# Edmundos



## Ssirota8 (Aug 11, 2015)

A buddy of mine got a box of Edmundos to smoke for my wedding. I ended up taking the box and remaining cigars home. How can I verify that they re legit?


----------



## elco69 (May 1, 2013)

need pics of the following:
1. Habanos SA seal 
2. Habanos SA Stamp with serial number
3. Bottom of the box
4. Cigar and cigar band close up


----------



## CraigT78 (Apr 14, 2015)

Did they taste good? If they did then they are probably legit.


----------



## Ssirota8 (Aug 11, 2015)

Here's pics of what I got.


----------



## ForceofWill (Sep 6, 2008)

Maybe it's pics but the seal looks off to me. Color seems off and the half moons seem off. Are there micro printed numbers on it?


----------



## ForceofWill (Sep 6, 2008)

I don't remember my edmundo band being that color either but I'm on a phone, let some guys weigh in.


----------



## egoo33 (Jul 21, 2013)

in before anyone posts a link to ccws, but that usa flag should be a dead give away but seriously the bands look a bit off


----------



## ForceofWill (Sep 6, 2008)

Lol that the top of his humidor?


----------



## Bird-Dog (Oct 16, 2009)

:vs_no_no_no::vs_no_no_no::vs_no_no_no:


Verification code format is all wrong. 
Box date stamp is incomplete.
Union Seal is wrong. (Would appear to be pre-2010, 
but gold accented band was not introduced until 2013)
Country of Manufacture stamp spacing is wrong.
Band color, as mentioned, looks off.
Cap looks all wrong.

Sorry! FAKE!


----------



## Ssirota8 (Aug 11, 2015)

Damn! Thanks for taking a look! I sure won't being getting any CC from my buddies hook up...


----------



## Bird-Dog (Oct 16, 2009)

Ssirota8 said:


> Damn! Thanks for taking a look! I sure won't being getting any CC from my buddies hook up...


And neither is he!

Congrats on getting married, though. Don't let the cigar thing spoil the memory!


----------



## ForceofWill (Sep 6, 2008)

Ssirota8 said:


> Damn! Thanks for taking a look! I sure won't being getting any CC from my buddies hook up...

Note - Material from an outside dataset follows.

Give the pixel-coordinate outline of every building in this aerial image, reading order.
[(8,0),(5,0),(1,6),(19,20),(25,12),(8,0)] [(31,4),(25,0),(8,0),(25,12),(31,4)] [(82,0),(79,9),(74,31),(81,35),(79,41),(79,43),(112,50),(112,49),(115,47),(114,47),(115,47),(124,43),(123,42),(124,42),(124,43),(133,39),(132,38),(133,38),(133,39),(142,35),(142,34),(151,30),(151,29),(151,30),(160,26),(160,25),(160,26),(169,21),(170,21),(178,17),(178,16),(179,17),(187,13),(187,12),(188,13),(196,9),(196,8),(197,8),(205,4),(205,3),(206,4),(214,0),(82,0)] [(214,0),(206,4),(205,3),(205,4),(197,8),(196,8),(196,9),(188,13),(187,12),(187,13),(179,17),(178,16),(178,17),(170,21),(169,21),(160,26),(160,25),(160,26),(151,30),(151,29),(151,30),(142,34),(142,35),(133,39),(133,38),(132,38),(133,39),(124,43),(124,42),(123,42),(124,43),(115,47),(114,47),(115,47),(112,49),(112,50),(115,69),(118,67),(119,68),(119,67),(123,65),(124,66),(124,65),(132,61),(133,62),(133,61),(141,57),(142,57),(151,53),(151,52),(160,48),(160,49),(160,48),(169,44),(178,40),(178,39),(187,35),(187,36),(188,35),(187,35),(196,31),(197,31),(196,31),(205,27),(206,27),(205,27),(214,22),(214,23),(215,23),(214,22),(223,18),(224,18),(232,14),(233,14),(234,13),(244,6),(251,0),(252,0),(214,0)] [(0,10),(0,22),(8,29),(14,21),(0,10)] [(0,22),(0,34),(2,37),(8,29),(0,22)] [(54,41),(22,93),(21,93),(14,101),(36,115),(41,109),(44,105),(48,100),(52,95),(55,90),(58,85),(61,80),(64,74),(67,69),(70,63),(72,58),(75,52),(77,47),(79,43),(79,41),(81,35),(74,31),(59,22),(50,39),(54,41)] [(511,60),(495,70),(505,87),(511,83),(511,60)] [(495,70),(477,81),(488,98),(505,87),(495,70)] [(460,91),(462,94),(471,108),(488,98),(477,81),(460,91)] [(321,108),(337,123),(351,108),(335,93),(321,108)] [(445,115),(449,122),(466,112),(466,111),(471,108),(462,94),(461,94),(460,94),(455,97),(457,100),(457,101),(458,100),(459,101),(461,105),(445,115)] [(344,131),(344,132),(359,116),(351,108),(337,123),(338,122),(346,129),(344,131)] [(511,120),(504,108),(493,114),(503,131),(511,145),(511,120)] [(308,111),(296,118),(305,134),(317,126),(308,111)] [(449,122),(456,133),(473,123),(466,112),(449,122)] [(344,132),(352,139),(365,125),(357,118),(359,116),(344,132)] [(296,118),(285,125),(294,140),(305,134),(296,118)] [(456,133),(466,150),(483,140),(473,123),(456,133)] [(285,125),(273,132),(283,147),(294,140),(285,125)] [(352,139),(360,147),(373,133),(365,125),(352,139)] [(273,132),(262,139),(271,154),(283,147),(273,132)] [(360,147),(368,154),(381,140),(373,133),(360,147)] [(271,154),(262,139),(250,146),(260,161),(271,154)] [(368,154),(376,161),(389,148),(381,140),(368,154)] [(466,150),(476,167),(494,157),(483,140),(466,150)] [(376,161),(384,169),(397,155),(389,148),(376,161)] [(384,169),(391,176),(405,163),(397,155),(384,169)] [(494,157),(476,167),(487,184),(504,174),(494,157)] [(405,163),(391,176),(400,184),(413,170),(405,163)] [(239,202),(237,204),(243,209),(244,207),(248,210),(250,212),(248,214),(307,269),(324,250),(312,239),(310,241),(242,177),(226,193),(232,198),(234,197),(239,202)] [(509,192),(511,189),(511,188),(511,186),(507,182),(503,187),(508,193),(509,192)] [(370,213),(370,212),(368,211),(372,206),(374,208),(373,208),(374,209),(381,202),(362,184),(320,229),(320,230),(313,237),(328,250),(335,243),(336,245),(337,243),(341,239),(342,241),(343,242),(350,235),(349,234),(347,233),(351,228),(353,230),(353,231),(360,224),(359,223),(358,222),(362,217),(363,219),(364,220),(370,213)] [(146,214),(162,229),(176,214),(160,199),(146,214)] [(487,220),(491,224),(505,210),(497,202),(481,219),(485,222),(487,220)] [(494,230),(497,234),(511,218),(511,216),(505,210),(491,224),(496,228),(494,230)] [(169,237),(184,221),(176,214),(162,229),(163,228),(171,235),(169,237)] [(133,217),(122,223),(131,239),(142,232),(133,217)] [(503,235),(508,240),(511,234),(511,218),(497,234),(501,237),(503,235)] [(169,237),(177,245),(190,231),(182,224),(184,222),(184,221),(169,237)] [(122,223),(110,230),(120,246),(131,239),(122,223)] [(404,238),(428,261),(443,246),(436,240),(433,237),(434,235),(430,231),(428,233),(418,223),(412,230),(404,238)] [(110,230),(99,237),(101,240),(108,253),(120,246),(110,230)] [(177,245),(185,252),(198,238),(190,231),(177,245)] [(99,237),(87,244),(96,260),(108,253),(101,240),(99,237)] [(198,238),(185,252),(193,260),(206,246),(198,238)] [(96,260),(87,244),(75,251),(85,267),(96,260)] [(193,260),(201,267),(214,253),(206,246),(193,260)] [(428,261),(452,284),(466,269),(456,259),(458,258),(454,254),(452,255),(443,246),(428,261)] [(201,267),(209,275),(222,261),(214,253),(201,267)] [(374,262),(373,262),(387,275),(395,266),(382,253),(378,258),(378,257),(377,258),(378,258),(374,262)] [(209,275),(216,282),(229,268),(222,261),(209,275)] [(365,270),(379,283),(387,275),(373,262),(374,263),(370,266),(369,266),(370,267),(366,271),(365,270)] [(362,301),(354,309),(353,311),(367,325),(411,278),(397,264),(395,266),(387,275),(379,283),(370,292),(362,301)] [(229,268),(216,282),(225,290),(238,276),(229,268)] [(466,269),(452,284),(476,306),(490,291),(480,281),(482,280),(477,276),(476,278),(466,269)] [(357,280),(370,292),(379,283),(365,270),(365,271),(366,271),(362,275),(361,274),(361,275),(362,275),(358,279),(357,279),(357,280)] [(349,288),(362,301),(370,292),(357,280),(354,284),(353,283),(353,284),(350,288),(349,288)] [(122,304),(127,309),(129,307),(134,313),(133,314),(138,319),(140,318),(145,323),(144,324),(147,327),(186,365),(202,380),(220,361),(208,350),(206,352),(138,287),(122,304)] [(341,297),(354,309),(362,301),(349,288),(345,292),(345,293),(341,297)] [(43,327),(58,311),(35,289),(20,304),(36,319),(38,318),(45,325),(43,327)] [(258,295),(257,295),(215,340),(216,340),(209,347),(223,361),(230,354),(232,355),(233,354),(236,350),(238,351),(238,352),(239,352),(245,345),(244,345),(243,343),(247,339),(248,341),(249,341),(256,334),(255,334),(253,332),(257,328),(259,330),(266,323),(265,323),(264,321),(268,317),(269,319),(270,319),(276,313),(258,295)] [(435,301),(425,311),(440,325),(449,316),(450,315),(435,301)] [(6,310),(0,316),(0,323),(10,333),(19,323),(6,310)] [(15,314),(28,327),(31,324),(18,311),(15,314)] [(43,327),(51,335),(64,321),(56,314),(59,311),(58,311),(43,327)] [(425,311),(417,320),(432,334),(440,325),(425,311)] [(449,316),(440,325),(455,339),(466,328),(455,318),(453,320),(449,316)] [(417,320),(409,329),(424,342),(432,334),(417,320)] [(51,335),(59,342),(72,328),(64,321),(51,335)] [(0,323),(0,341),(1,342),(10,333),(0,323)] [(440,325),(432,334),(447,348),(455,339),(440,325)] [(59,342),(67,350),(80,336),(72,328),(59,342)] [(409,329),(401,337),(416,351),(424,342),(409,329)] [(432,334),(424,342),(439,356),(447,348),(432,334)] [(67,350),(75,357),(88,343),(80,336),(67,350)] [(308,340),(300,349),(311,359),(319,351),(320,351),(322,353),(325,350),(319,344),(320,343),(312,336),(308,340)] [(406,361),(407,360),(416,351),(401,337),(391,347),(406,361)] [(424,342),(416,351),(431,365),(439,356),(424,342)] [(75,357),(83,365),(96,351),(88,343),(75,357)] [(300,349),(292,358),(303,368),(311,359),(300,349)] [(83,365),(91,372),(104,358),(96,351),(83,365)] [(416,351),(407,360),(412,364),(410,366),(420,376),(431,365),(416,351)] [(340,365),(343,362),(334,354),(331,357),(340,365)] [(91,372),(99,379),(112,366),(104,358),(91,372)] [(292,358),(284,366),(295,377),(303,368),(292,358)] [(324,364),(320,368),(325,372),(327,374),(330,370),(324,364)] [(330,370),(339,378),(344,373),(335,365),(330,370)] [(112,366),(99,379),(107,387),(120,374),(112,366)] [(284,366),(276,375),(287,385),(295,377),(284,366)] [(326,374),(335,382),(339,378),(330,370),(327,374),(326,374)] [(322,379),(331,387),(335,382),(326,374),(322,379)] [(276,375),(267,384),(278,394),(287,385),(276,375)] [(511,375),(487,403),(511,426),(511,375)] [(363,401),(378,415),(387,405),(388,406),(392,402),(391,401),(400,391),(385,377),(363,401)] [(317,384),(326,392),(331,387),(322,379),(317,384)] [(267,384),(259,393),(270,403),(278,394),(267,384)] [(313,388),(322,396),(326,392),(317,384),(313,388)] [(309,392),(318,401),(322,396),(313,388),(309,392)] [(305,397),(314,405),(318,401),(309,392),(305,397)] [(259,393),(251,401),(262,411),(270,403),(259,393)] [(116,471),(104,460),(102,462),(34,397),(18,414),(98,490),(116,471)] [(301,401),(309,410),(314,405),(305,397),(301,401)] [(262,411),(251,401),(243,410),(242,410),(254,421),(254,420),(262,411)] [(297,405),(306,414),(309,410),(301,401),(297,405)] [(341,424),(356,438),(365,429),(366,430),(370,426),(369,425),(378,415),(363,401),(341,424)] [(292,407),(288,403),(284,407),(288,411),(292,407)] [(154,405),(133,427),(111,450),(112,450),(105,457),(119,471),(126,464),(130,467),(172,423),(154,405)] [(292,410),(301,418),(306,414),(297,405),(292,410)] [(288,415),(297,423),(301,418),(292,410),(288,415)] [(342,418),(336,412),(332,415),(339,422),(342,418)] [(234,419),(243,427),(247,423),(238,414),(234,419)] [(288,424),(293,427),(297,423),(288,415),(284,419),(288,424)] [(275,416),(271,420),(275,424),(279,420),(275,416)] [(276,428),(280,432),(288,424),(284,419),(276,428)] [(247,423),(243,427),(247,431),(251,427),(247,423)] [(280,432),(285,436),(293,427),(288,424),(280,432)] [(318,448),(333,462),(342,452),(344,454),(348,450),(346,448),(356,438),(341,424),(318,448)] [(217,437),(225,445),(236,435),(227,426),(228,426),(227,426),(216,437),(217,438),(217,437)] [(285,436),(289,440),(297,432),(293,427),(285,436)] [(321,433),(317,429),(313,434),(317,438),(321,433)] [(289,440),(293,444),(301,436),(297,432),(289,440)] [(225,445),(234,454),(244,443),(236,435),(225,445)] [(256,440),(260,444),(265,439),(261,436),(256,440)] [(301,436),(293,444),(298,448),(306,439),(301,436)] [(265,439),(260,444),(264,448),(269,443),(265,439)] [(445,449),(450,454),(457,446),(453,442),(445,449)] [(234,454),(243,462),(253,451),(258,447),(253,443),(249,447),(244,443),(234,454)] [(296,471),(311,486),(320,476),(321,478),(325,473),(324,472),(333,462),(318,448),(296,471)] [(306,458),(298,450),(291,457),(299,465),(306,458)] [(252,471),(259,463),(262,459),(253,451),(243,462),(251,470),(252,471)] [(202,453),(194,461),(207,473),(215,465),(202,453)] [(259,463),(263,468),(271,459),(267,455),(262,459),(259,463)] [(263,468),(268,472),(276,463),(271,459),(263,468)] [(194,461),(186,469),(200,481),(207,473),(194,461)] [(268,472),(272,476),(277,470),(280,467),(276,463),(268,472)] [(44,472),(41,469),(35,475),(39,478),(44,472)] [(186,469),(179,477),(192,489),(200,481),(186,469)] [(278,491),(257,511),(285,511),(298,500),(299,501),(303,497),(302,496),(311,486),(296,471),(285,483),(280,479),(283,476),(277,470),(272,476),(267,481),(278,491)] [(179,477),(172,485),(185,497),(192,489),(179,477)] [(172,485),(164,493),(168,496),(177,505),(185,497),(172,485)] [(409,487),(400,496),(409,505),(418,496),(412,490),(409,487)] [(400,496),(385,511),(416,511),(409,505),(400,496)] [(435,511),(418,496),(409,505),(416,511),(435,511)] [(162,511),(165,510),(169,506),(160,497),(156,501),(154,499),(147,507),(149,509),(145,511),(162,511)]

Join the new puffers trade and maybe you'll get lucky.


----------



## Ssirota8 (Aug 11, 2015)

I didn't know it would be that easy to authenticate! While I'm at it how does this box of Punch Tubos look? I bought these myself in DR. The box was opened when I purchased it. I do not have a pic of the bands I removed them.


----------



## Bird-Dog (Oct 16, 2009)

Ssirota8 said:


> I didn't know it would be that easy to authenticate! While I'm at it how does this box of Punch Tubos look? I bought these myself in DR. The box was opened when I purchased it. I do not have a pic of the bands I removed them.


Legit!

You can check verification codes at:

Authenticity Check | Habanos s.a - Sitio Oficial


----------



## ForceofWill (Sep 6, 2008)

Agree. Looks good enjoy. 

Take a big whiff of the smokes in the box, you won't forget the real smell and it should help next time.


----------



## Ssirota8 (Aug 11, 2015)

curmudgeonista said:


> And neither is he!
> 
> Congrats on getting married, though. Don't let the cigar thing spoil the memory!

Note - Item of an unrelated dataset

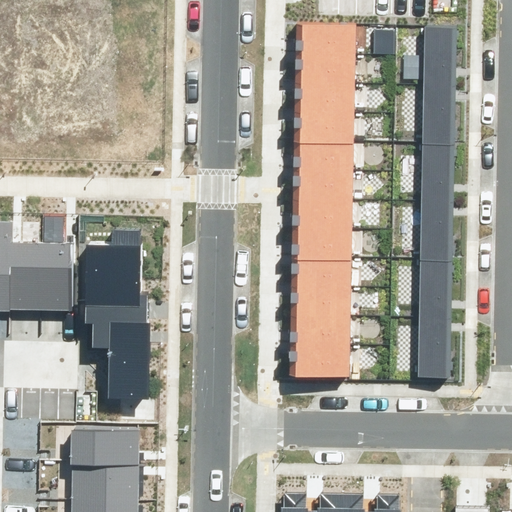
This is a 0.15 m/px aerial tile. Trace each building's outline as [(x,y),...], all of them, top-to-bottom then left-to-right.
[(358,18),(300,17),(299,46),(358,47),(358,18)] [(428,20),(427,79),(455,80),(456,20),(428,20)] [(358,47),(299,46),(298,76),(357,77),(358,47)] [(357,77),(298,76),(298,105),(357,107),(357,77)] [(427,79),(426,139),(455,139),(455,80),(427,79)] [(357,107),(298,105),(297,135),(356,136),(357,107)] [(356,136),(297,135),(297,164),(356,165),(356,136)] [(426,139),(425,196),(454,196),(455,139),(426,139)] [(356,165),(297,164),(296,194),(355,195),(356,165)] [(355,195),(296,194),(296,223),(355,224),(355,195)] [(425,196),(425,252),(453,253),(454,196),(425,196)] [(0,300),(18,301),(18,232),(18,212),(0,211),(0,300)] [(355,224),(296,223),(295,252),(354,253),(355,224)] [(18,301),(48,301),(49,233),(18,232),(18,301)] [(48,301),(79,302),(80,233),(49,233),(48,301)] [(118,345),(119,387),(152,387),(151,240),(92,240),(92,308),(92,345),(118,345)] [(354,253),(295,252),(295,281),(354,282),(354,253)] [(425,252),(423,310),(452,311),(453,253),(425,252)] [(354,282),(295,281),(294,310),(353,311),(354,282)] [(353,311),(294,310),(293,338),(352,340),(353,311)] [(423,310),(422,368),(451,369),(452,311),(423,310)] [(352,340),(293,338),(293,367),(352,368),(352,340)] [(76,418),(75,455),(142,458),(143,421),(76,418)] [(75,455),(73,492),(140,495),(142,458),(75,455)] [(73,492),(72,511),(139,511),(140,495),(73,492)]
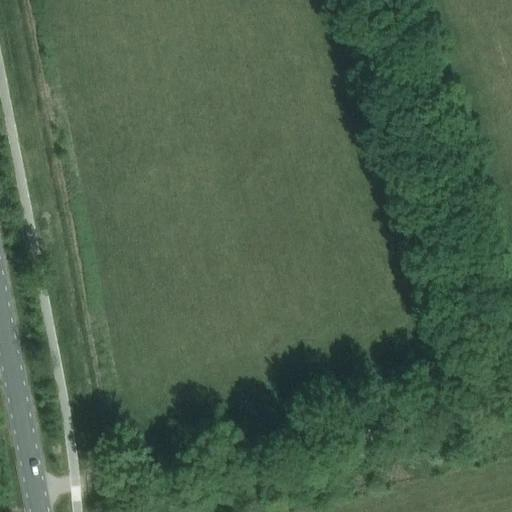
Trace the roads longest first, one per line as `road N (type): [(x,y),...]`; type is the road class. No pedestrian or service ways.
road 1 (track): [(0,498),(511,379)]
road 2 (secondary): [(33,511),(0,342)]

It def won't! The wifey got me a Padron to age and smoke on our one year and I pulled the trigger on a box of 25 anejos from 2013 to smoke once a year on our anniversaries! As long as I don't ruin em. I just got to get my hands on a legit cc connect and I'm golden!


----------



## Pedgy (Oct 21, 2015)

If you go to Habanos website and check authenticity by typing in bar code number and format. It will tell you year made, factory to compare to details on back of box.


----------